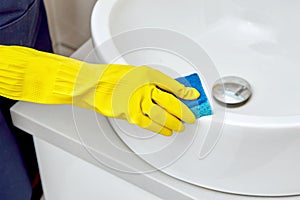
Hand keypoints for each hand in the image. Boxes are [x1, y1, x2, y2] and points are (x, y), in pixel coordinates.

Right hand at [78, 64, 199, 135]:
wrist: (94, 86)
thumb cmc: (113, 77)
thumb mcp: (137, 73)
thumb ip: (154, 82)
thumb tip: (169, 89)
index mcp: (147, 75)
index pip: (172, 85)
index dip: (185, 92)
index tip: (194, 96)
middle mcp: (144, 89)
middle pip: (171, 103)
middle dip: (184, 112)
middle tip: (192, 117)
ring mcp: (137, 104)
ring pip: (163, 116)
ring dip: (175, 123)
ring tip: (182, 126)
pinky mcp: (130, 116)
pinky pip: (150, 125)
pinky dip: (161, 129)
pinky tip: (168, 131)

########

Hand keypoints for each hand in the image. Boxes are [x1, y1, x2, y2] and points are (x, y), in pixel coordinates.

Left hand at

########

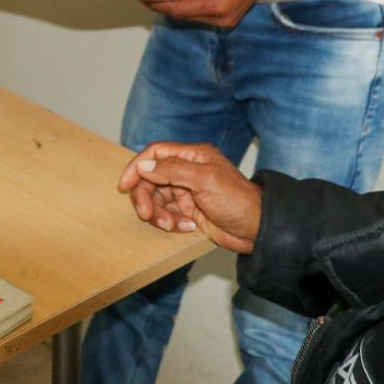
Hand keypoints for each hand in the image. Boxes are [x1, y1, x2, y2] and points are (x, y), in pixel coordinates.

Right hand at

########

TASK: There is a line with "ring dip: (175, 123)" and a line with "pinky tip: (168, 131)" above. Copy exactly those two lines and all lines between them, with nothing else.

WRITTEN ANSWER:
ring dip: (175, 123)
ring tip: (182, 126)
pinky mcp: (130, 116)
pinky pip: (150, 125)
pinky dip: (161, 129)
pinky tip: (168, 131)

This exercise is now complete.